Passage fourni —
━━━━━━━━━━━━━━━━━━━━━━━━━━━━━━

Or quoi qu’il arrive, il faut nous rappeler que rien de tout cela ne s’est jamais réellement produit hors de l’espace primordial, à l’instar des nuages qui peuvent recouvrir temporairement le ciel sans pour autant en affecter la nature. Ainsi, l’espace originel et sa clarté n’en sont pas pour autant affectés ni obscurcis, car dans leur nature, tous ces phénomènes ne sont que des fantasmagories spontanément apparues dont la nature vide reste primordialement pure. Qu’on le perçoive comme le déploiement lumineux jailli de la Base ou bien comme un monde d’objets transitoires et multiples, l’univers déployé ne se départit jamais de sa source, n’étant que la danse de l’énergie originelle de la Base qui demeure elle-même imperturbable. Mais comme nous le dit encore le même texte :
C’est du fait de la différence entre le réaliser et ne pas le réaliser que la Base se présente comme la source de l’au-delà de la souffrance ou de l’errance douloureuse. Source de toutes choses, elle demeure impartiale à leur égard ; ainsi, elle ne « produit » pas les quatre éléments, lesquels ne se développent pas du fait de causes primaires et ne sont pas détruits par des causes secondaires. Leur essence est primordialement pure et leur mode d’émergence spontanément présent. [5]
Pourquoi la Base n’est-elle pas impliquée dans ce déploiement illusoire ? Parce qu’à la différence du déploiement phénoménal des cinq éléments qui se déroule dans les trois temps dans un espace conditionné, la Base demeure toujours inconditionnée et au-delà des trois temps. C’est le « quatrième temps”, le temps de Samantabhadra, l’atemporalité des trois temps.

━━━━━━━━━━━━━━━━━━━━━━━━━━━━━━

Enregistrements conservés

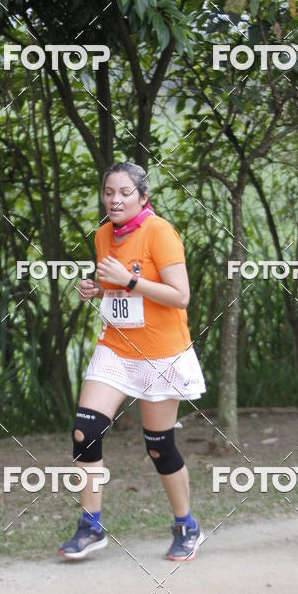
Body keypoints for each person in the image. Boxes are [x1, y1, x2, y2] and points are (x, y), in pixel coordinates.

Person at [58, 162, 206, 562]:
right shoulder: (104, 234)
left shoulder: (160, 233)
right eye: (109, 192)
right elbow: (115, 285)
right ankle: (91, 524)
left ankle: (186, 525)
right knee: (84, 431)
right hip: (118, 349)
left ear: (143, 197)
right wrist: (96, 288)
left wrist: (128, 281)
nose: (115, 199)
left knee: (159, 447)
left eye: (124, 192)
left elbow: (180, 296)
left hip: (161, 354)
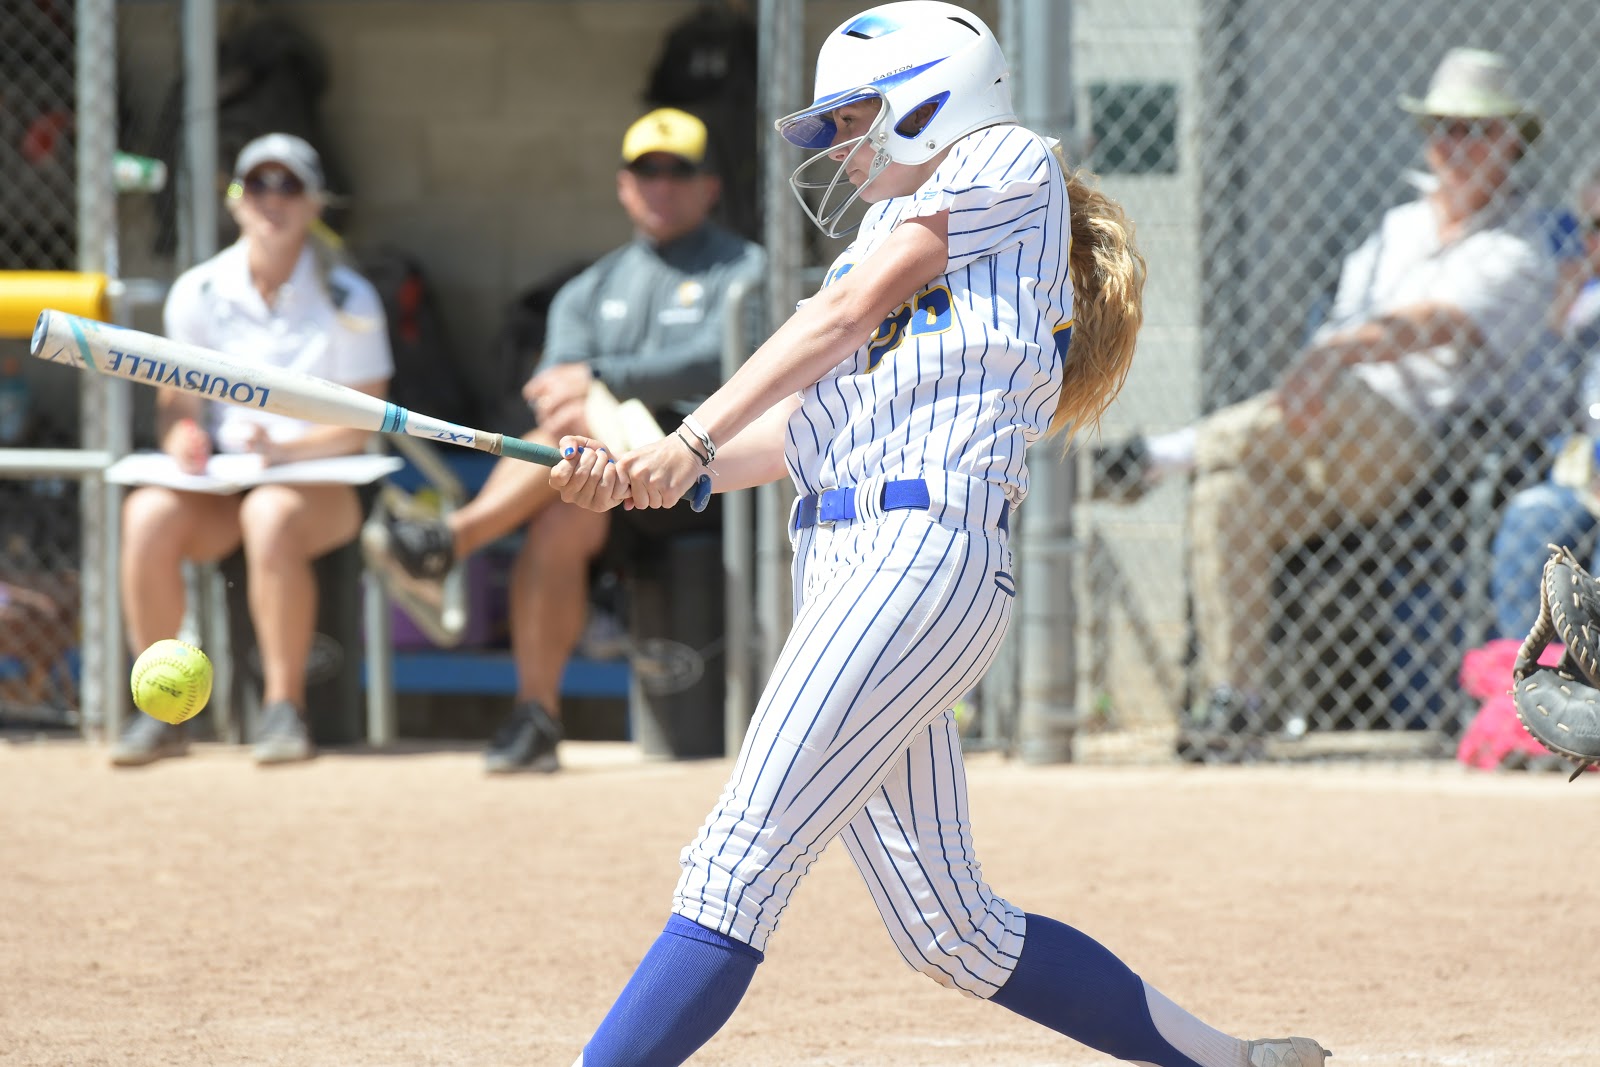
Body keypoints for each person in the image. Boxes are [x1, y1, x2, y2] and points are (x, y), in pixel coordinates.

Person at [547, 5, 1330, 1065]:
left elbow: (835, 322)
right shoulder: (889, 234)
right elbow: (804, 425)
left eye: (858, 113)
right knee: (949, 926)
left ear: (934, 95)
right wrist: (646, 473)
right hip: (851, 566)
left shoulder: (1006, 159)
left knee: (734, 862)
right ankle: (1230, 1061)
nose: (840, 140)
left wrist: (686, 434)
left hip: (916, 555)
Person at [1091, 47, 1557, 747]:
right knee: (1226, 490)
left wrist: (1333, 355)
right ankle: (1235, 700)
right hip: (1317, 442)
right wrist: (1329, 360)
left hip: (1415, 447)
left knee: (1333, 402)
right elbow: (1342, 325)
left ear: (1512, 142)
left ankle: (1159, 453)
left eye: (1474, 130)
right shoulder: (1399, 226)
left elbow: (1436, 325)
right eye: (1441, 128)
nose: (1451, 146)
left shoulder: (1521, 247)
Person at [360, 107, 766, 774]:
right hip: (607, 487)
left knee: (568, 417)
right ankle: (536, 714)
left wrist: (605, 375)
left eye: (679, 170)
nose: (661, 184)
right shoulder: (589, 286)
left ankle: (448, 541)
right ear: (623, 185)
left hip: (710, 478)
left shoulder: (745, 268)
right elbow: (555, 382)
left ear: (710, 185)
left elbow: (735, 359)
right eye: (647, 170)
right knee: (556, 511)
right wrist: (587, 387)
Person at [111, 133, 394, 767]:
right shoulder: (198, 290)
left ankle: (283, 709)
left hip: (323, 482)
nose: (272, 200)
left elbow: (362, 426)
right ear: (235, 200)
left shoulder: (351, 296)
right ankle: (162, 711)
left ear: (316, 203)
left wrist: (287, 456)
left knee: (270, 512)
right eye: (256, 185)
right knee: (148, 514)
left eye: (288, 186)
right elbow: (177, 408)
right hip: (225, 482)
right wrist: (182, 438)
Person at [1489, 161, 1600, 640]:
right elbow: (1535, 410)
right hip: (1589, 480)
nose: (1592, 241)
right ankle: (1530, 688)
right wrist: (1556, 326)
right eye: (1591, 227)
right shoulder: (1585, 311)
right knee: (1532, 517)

━━━━━━━━━━━━━━━━━━━━━━━━━━━━━━

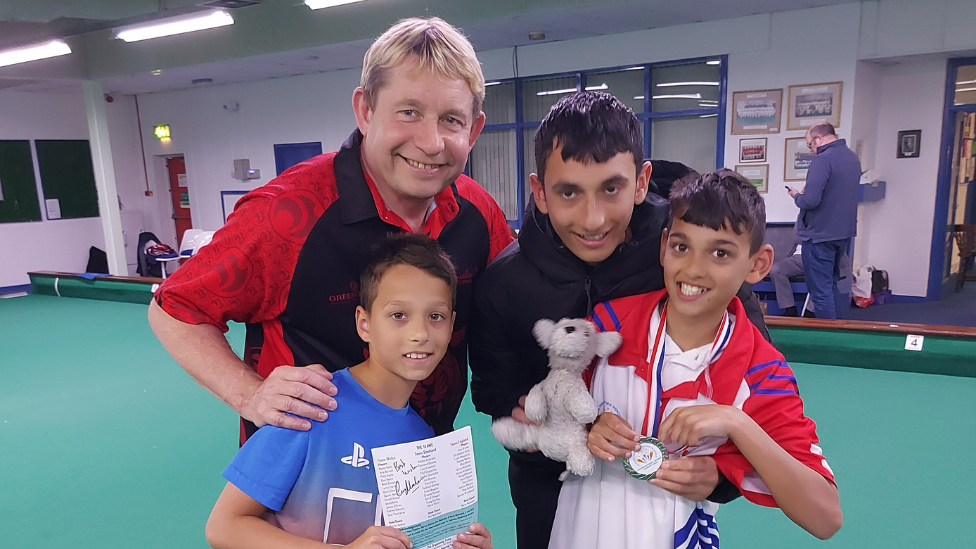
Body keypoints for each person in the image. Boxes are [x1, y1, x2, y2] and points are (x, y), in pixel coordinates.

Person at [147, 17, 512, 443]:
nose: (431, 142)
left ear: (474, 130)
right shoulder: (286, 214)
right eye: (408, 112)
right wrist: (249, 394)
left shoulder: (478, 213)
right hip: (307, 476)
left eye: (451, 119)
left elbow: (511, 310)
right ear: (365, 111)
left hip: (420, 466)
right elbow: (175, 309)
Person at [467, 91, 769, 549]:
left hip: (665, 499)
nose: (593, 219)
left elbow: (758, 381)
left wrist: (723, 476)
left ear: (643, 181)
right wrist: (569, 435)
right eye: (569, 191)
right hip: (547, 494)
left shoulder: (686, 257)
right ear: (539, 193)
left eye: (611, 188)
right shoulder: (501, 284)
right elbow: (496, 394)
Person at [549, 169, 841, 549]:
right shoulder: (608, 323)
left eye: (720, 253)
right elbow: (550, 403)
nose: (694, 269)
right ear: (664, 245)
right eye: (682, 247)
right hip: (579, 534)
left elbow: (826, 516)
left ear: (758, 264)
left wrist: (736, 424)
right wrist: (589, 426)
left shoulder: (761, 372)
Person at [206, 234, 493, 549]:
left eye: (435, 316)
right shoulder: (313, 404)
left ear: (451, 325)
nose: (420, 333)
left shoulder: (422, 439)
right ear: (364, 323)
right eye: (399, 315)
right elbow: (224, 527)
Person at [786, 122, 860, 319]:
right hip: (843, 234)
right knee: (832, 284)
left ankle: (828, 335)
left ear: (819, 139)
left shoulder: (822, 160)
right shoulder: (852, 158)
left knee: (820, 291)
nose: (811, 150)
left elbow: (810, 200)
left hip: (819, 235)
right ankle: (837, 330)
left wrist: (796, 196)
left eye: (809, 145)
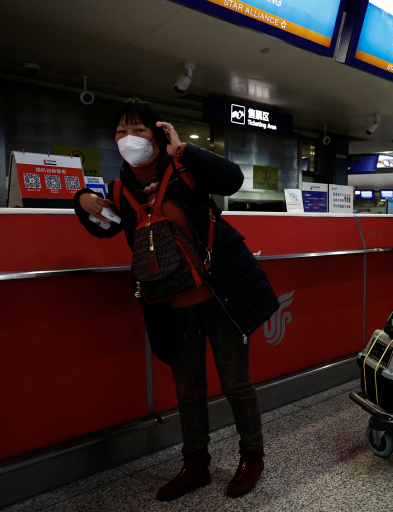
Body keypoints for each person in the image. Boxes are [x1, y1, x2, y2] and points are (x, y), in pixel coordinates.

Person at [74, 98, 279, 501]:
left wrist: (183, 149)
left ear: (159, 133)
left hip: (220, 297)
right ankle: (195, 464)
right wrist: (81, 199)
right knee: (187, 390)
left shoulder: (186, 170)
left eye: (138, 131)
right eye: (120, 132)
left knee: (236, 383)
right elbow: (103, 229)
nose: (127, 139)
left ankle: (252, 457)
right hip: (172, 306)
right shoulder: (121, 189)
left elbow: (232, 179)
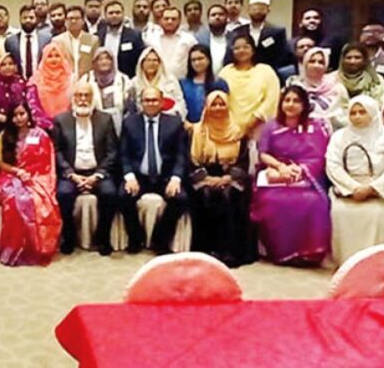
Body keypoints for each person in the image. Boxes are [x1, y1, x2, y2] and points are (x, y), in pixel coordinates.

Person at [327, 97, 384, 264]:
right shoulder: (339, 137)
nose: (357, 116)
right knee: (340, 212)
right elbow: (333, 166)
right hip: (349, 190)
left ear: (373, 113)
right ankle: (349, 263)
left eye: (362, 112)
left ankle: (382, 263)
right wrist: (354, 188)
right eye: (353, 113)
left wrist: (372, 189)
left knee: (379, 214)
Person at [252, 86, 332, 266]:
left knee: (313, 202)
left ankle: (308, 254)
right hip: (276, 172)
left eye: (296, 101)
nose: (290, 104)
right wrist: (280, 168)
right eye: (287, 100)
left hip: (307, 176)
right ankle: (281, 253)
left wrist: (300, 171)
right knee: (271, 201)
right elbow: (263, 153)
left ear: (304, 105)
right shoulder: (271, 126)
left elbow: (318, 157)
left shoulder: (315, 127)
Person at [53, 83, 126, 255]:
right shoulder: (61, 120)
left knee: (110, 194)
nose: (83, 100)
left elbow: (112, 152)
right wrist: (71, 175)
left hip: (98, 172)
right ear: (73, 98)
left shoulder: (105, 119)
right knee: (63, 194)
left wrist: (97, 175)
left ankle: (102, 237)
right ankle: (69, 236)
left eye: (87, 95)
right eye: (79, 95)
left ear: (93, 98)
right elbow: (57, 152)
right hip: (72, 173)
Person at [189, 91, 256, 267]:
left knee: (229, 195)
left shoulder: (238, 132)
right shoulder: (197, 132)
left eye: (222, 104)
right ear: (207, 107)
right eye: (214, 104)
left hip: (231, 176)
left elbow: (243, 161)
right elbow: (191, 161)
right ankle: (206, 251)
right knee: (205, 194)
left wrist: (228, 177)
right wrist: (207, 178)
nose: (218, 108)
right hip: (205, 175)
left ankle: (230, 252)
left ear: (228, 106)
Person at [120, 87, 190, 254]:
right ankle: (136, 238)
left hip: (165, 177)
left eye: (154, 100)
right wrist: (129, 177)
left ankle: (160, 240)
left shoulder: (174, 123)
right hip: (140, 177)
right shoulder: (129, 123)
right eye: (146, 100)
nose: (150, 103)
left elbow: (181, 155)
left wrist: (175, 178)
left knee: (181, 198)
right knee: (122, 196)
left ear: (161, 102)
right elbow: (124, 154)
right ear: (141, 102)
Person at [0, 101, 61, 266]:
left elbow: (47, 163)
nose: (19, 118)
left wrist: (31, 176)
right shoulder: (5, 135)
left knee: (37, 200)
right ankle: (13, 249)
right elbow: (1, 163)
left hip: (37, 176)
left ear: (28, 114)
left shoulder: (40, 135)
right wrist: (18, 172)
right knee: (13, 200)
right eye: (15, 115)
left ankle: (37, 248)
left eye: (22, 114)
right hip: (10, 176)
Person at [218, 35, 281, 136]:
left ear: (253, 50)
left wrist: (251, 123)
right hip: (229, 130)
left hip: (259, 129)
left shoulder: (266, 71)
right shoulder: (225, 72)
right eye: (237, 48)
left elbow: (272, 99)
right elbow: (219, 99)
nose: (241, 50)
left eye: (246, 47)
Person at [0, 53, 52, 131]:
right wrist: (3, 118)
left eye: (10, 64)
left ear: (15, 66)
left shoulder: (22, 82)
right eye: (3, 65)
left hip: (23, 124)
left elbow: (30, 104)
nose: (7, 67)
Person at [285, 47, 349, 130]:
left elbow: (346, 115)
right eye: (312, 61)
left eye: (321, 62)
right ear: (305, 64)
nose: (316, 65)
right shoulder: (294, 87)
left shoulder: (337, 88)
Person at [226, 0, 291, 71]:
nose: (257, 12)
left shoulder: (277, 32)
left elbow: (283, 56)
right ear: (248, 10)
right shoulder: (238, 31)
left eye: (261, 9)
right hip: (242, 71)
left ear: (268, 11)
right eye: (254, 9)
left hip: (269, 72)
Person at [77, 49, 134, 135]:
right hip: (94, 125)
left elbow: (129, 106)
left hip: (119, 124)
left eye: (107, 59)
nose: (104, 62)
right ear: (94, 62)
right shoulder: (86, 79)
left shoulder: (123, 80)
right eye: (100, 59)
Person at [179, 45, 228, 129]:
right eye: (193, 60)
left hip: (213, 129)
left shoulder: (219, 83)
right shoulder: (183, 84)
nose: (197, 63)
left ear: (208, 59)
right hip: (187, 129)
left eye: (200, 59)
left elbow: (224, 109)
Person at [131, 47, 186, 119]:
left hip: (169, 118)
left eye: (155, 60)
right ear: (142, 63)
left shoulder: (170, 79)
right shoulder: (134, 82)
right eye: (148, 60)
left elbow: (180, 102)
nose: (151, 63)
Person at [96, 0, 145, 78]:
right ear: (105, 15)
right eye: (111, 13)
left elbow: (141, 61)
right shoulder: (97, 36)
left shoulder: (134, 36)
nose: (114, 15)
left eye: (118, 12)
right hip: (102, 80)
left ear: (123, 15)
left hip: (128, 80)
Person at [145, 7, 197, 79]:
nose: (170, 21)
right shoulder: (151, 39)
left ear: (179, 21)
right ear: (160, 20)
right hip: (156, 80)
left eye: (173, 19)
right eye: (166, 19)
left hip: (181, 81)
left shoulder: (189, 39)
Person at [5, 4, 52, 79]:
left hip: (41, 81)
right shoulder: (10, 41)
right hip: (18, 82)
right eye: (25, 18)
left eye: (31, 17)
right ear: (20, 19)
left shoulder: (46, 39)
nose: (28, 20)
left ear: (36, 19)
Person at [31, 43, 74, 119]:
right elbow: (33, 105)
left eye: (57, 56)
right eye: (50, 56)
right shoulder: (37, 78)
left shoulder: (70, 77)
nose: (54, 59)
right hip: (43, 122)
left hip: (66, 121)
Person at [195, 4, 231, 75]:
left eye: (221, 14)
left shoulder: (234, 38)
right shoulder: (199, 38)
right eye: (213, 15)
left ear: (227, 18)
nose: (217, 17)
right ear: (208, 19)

━━━━━━━━━━━━━━━━━━━━━━━━━━━━━━

À faire —
#1 Répondez à ces questions sur le texte consacré à la Base :
(a) À quoi le texte compare-t-il ce qui ne s'est jamais produit hors de l'espace primordial ?
(b) D'après la citation, qu'est-ce qui fait que la Base se présente comme la source de l'au-delà de la souffrance ou de l'errance douloureuse ?
(c) Quels autres noms le texte donne-t-il au « quatrième temps » ?
#2 Reprenez le texte consacré à la Base primordiale à la suite de sa dernière phrase.

Liste des réponses —
#1
(a) Aux nuages, qui peuvent recouvrir temporairement le ciel sans en affecter la nature.
(b) La différence entre le réaliser et ne pas le réaliser.
(c) Le temps de Samantabhadra, l'atemporalité des trois temps.

#2
[1] dPal ‘byor don grub : Chos drug nyams len gsal ba’i sgron ma, in rTsa rlung ‘phrul ‘khor, Lhasa, 1995, texte tibétain p.120 tiré de l’édition Si krun mi rigs dpe skrun khang. RETOUR
[2] Dans le Zhang zhung snyan rgyud, « La Transmission orale du Zhang Zhung », Phyi lta ba spyi gcod, Les caractéristiques externes de la Vue, ch. III, volume I (le cycle externe). RETOUR
[3] idem, Phyi lta ba spyi gcod, ch. X. RETOUR
[4] idem, Phyi lta ba spyi gcod, ch. III. RETOUR
[5] idem, Phyi lta ba spyi gcod, ch. I.